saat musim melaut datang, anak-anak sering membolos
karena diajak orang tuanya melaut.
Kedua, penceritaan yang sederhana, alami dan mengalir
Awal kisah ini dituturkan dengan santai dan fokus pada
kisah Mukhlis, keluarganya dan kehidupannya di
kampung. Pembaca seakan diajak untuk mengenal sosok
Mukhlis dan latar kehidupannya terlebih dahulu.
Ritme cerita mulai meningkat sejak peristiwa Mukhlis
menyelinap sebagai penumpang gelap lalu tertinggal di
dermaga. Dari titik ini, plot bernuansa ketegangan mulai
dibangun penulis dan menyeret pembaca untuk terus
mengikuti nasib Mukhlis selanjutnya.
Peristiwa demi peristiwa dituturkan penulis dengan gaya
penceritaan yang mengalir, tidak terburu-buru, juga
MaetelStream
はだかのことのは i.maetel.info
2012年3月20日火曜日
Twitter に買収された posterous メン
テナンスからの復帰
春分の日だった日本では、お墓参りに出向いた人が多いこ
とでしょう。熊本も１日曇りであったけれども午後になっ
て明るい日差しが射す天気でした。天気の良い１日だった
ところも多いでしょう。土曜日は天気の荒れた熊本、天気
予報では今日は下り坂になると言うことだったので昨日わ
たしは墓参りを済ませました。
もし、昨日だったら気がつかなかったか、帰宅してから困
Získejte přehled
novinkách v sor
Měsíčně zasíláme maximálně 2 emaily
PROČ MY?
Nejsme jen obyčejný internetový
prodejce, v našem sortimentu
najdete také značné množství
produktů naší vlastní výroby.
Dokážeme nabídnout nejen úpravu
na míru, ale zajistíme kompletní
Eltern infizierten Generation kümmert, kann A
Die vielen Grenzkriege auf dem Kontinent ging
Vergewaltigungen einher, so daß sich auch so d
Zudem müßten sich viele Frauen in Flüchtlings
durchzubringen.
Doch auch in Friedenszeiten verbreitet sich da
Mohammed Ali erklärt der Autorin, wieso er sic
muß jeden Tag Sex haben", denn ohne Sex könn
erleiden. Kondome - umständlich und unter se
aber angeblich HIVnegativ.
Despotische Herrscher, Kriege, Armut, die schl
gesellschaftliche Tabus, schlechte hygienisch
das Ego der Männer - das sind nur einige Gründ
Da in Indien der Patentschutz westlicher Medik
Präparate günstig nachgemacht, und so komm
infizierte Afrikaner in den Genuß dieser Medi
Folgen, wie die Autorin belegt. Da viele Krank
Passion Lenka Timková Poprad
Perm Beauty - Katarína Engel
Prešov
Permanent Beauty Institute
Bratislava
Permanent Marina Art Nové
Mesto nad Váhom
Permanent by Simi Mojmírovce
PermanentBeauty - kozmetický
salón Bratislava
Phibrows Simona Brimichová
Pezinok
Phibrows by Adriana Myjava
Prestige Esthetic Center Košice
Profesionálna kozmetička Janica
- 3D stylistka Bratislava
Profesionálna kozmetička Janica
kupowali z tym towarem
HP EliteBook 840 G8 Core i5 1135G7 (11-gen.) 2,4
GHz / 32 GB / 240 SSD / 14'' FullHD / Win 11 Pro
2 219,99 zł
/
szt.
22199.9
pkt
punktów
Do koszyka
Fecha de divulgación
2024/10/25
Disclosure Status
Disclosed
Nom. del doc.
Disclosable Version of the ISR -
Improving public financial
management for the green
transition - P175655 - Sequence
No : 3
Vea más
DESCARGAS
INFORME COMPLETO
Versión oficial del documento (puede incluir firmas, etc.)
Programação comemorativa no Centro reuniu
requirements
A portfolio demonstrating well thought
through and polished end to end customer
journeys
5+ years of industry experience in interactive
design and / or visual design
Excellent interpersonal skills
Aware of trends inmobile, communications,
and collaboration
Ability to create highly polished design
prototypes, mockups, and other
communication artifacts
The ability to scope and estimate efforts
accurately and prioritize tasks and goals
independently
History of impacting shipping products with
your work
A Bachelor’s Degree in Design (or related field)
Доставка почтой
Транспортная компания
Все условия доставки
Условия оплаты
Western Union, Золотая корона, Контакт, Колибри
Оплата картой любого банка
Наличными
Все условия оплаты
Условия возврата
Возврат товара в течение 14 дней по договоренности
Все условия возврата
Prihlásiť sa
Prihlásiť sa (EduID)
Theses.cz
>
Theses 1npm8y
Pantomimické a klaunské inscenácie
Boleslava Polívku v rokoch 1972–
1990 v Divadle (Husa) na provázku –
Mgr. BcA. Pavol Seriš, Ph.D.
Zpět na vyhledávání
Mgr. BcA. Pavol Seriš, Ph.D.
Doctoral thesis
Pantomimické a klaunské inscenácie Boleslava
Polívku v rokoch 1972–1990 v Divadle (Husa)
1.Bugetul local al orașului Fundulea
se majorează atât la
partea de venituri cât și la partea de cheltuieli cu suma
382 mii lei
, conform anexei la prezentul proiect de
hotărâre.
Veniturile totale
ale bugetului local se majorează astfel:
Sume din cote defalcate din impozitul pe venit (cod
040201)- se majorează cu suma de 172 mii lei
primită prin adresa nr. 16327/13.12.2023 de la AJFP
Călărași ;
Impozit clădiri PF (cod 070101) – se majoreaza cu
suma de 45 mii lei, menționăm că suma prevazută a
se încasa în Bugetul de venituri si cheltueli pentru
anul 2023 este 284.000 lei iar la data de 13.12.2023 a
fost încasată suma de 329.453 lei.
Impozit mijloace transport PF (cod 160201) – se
++++++
(Task objective) Write out the text of every entry above, word for word and line by line.

(Task solution)
saat musim melaut datang, anak-anak sering membolos
karena diajak orang tuanya melaut.
Kedua, penceritaan yang sederhana, alami dan mengalir
Awal kisah ini dituturkan dengan santai dan fokus pada
kisah Mukhlis, keluarganya dan kehidupannya di
kampung. Pembaca seakan diajak untuk mengenal sosok
Mukhlis dan latar kehidupannya terlebih dahulu.
Ritme cerita mulai meningkat sejak peristiwa Mukhlis
menyelinap sebagai penumpang gelap lalu tertinggal di
dermaga. Dari titik ini, plot bernuansa ketegangan mulai
dibangun penulis dan menyeret pembaca untuk terus
mengikuti nasib Mukhlis selanjutnya.
Peristiwa demi peristiwa dituturkan penulis dengan gaya
penceritaan yang mengalir, tidak terburu-buru, juga
MaetelStream
はだかのことのは i.maetel.info
2012年3月20日火曜日
Twitter に買収された posterous メン
テナンスからの復帰
春分の日だった日本では、お墓参りに出向いた人が多いこ
とでしょう。熊本も１日曇りであったけれども午後になっ
て明るい日差しが射す天気でした。天気の良い１日だった
ところも多いでしょう。土曜日は天気の荒れた熊本、天気
予報では今日は下り坂になると言うことだったので昨日わ
たしは墓参りを済ませました。
もし、昨日だったら気がつかなかったか、帰宅してから困
Získejte přehled
novinkách v sor
Měsíčně zasíláme maximálně 2 emaily
PROČ MY?
Nejsme jen obyčejný internetový
prodejce, v našem sortimentu
najdete také značné množství
produktů naší vlastní výroby.
Dokážeme nabídnout nejen úpravu
na míru, ale zajistíme kompletní
Eltern infizierten Generation kümmert, kann A
Die vielen Grenzkriege auf dem Kontinent ging
Vergewaltigungen einher, so daß sich auch so d
Zudem müßten sich viele Frauen in Flüchtlings
durchzubringen.
Doch auch in Friedenszeiten verbreitet sich da
Mohammed Ali erklärt der Autorin, wieso er sic
muß jeden Tag Sex haben", denn ohne Sex könn
erleiden. Kondome - umständlich und unter se
aber angeblich HIVnegativ.
Despotische Herrscher, Kriege, Armut, die schl
gesellschaftliche Tabus, schlechte hygienisch
das Ego der Männer - das sind nur einige Gründ
Da in Indien der Patentschutz westlicher Medik
Präparate günstig nachgemacht, und so komm
infizierte Afrikaner in den Genuß dieser Medi
Folgen, wie die Autorin belegt. Da viele Krank
Passion Lenka Timková Poprad
Perm Beauty - Katarína Engel
Prešov
Permanent Beauty Institute
Bratislava
Permanent Marina Art Nové
Mesto nad Váhom
Permanent by Simi Mojmírovce
PermanentBeauty - kozmetický
salón Bratislava
Phibrows Simona Brimichová
Pezinok
Phibrows by Adriana Myjava
Prestige Esthetic Center Košice
Profesionálna kozmetička Janica
- 3D stylistka Bratislava
Profesionálna kozmetička Janica
kupowali z tym towarem
HP EliteBook 840 G8 Core i5 1135G7 (11-gen.) 2,4
GHz / 32 GB / 240 SSD / 14'' FullHD / Win 11 Pro
2 219,99 zł
/
szt.
22199.9
pkt
punktów
Do koszyka
Fecha de divulgación
2024/10/25
Disclosure Status
Disclosed
Nom. del doc.
Disclosable Version of the ISR -
Improving public financial
management for the green
transition - P175655 - Sequence
No : 3
Vea más
DESCARGAS
INFORME COMPLETO
Versión oficial del documento (puede incluir firmas, etc.)
Programação comemorativa no Centro reuniu
requirements
A portfolio demonstrating well thought
through and polished end to end customer
journeys
5+ years of industry experience in interactive
design and / or visual design
Excellent interpersonal skills
Aware of trends inmobile, communications,
and collaboration
Ability to create highly polished design
prototypes, mockups, and other
communication artifacts
The ability to scope and estimate efforts
accurately and prioritize tasks and goals
independently
History of impacting shipping products with
your work
A Bachelor’s Degree in Design (or related field)
Доставка почтой
Транспортная компания
Все условия доставки
Условия оплаты
Western Union, Золотая корона, Контакт, Колибри
Оплата картой любого банка
Наличными
Все условия оплаты
Условия возврата
Возврат товара в течение 14 дней по договоренности
Все условия возврата
Prihlásiť sa
Prihlásiť sa (EduID)
Theses.cz
>
Theses 1npm8y
Pantomimické a klaunské inscenácie
Boleslava Polívku v rokoch 1972–
1990 v Divadle (Husa) na provázku –
Mgr. BcA. Pavol Seriš, Ph.D.
Zpět na vyhledávání
Mgr. BcA. Pavol Seriš, Ph.D.
Doctoral thesis
Pantomimické a klaunské inscenácie Boleslava
Polívku v rokoch 1972–1990 v Divadle (Husa)
1.Bugetul local al orașului Fundulea
se majorează atât la
partea de venituri cât și la partea de cheltuieli cu suma
382 mii lei
, conform anexei la prezentul proiect de
hotărâre.
Veniturile totale
ale bugetului local se majorează astfel:
Sume din cote defalcate din impozitul pe venit (cod
040201)- se majorează cu suma de 172 mii lei
primită prin adresa nr. 16327/13.12.2023 de la AJFP
Călărași ;
Impozit clădiri PF (cod 070101) – se majoreaza cu
suma de 45 mii lei, menționăm că suma prevazută a
se încasa în Bugetul de venituri si cheltueli pentru
anul 2023 este 284.000 lei iar la data de 13.12.2023 a
fost încasată suma de 329.453 lei.
Impozit mijloace transport PF (cod 160201) – se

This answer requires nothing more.